**Study text:**
I am often asked whether a child custody matter can be "transferred" to another State after a parent moves from the State where the custody determination was entered. The answer to whether a court in another State can exercise jurisdiction is this: "It depends." All child custody matters are fact-driven.
I will preface my answer to the question whether another State can exercise jurisdiction in a custody matter decided by another State by explaining a little bit about the law that applies. All but 4 States have enacted the Uniform Child Custody Jurisdiction and Enforcement Act. The UCCJEA was enacted to eliminate previous confusion about which State has jurisdiction to make an initial child custody determination, to eliminate the potential for custody matters to be pending concurrently in two different States, and to deter parental kidnapping by providing specific enforcement procedures. Basically, then, most States are operating under the same uniform law.
Let’s use an example to explore this issue:
Defendant father seeks modification of the custody and/or parenting time provisions of a Wisconsin divorce judgment.
Defendant father resides in Michigan. Plaintiff mother and the children have moved to and reside in Iowa.
Where should the motion to modify be filed?
ANSWER: The motion to modify could be filed in Iowa where the children reside with their mother and where significant evidence is available to assist the court in determining the best interests of the children. In an unusual case, where there is substantial evidence available in the State where the other parent resides, a modification motion could be filed there.

[Plain-text document sources]
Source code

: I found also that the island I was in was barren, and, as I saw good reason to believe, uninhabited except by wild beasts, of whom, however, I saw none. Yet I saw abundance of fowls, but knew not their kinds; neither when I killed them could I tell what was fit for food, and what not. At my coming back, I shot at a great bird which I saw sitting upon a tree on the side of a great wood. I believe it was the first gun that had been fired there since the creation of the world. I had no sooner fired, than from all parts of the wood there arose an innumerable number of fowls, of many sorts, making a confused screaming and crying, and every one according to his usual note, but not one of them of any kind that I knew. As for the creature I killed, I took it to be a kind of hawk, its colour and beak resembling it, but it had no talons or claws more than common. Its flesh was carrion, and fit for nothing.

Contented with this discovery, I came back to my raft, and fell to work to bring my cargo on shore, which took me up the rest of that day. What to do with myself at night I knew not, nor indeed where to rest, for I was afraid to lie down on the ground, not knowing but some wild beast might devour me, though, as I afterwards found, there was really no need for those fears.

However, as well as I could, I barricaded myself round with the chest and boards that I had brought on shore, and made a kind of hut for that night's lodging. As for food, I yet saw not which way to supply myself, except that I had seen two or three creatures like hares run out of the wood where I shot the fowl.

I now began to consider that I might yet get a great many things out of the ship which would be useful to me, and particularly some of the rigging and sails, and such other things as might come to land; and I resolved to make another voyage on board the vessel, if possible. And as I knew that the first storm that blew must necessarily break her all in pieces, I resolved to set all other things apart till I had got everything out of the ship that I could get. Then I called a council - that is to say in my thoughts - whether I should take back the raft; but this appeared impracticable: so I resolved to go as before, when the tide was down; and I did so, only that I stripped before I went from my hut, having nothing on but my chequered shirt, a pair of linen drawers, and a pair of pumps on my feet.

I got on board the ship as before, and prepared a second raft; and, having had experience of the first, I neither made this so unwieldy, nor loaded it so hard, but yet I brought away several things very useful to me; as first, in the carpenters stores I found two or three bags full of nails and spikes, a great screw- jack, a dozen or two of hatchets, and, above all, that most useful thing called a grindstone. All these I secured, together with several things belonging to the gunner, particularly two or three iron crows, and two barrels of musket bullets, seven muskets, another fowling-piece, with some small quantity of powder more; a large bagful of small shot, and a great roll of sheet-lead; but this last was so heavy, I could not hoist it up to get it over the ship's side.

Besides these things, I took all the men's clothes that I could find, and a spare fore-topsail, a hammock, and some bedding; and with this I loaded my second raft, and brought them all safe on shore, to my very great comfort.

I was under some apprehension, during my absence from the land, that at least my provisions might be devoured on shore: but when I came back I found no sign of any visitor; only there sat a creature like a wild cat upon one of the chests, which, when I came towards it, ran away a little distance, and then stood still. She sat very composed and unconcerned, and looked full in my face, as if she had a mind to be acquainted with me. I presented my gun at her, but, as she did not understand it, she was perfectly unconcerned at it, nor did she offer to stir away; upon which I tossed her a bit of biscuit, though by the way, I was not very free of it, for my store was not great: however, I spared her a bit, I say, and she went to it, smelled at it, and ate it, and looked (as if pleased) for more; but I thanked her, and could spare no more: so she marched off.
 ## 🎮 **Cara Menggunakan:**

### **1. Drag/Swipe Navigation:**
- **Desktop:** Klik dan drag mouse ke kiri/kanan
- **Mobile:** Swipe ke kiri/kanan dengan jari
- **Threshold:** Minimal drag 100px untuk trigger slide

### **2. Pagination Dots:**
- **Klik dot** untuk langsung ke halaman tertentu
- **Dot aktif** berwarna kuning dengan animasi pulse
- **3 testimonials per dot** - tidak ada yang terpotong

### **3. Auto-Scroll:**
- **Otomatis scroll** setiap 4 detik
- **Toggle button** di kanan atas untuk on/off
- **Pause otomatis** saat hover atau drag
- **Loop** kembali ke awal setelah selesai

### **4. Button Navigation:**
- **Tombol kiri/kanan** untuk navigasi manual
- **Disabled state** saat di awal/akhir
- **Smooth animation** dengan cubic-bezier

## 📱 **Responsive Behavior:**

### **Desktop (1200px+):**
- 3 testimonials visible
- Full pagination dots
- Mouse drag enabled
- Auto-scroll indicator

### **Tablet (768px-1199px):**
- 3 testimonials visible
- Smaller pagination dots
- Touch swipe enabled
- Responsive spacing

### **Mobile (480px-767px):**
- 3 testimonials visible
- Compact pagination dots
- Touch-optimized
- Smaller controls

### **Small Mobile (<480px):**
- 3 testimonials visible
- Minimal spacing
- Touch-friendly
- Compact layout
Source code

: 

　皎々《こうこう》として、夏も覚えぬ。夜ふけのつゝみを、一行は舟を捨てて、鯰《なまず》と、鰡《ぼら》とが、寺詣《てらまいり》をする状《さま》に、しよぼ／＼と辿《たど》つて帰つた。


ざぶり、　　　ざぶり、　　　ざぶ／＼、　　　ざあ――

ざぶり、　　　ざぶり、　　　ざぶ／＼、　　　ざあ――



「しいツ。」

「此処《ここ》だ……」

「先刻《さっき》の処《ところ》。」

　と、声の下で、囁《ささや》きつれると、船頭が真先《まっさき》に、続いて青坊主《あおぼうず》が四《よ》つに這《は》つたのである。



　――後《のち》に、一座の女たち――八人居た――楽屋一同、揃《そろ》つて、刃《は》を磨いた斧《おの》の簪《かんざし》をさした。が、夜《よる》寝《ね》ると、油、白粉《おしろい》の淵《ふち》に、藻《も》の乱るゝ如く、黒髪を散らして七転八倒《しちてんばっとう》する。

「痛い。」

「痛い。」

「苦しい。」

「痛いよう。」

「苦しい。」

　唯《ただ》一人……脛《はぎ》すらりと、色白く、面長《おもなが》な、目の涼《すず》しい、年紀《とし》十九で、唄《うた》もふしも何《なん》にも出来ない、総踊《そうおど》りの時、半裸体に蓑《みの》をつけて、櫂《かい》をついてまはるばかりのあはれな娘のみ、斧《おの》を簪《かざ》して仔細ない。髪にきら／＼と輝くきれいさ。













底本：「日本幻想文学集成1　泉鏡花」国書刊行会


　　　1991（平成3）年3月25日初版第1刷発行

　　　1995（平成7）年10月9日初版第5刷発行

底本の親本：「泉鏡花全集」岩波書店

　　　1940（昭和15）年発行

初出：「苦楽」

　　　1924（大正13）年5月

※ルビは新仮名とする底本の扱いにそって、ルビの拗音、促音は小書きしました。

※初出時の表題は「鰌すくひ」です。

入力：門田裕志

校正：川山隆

**Task goal:** Resume the article on moving a child custody matter to another State, continuing directly after its final sentence.

**Response area:**
DISCUSSION: In the example above, the Wisconsin Court issued the initial custody determination and has exclusive, continuing jurisdiction over the child custody and parenting time issues. However, Wisconsin will likely, when faced with a jurisdictional challenge, rely upon that section of Article 2 of the UCCJEA that allows it to decline to exercise its exclusive, continuing jurisdiction for one of two possible reasons, either
(a) “a court of this state [i.e., Wisconsin] determines that neither the child, the child and one parent, nor the child and a person acting as a parent have a significant connection with this state and that substantial evidence is no longer available in this state concerning the child’s care, protection, training, and personal relationships”; or
(b) “a court of this state [Wisconsin] or a court of another state determines that the child, the child’s parents, and any person acting as a parent do not presently reside in this state.”
Let’s focus for a minute on the importance of the two provisions above.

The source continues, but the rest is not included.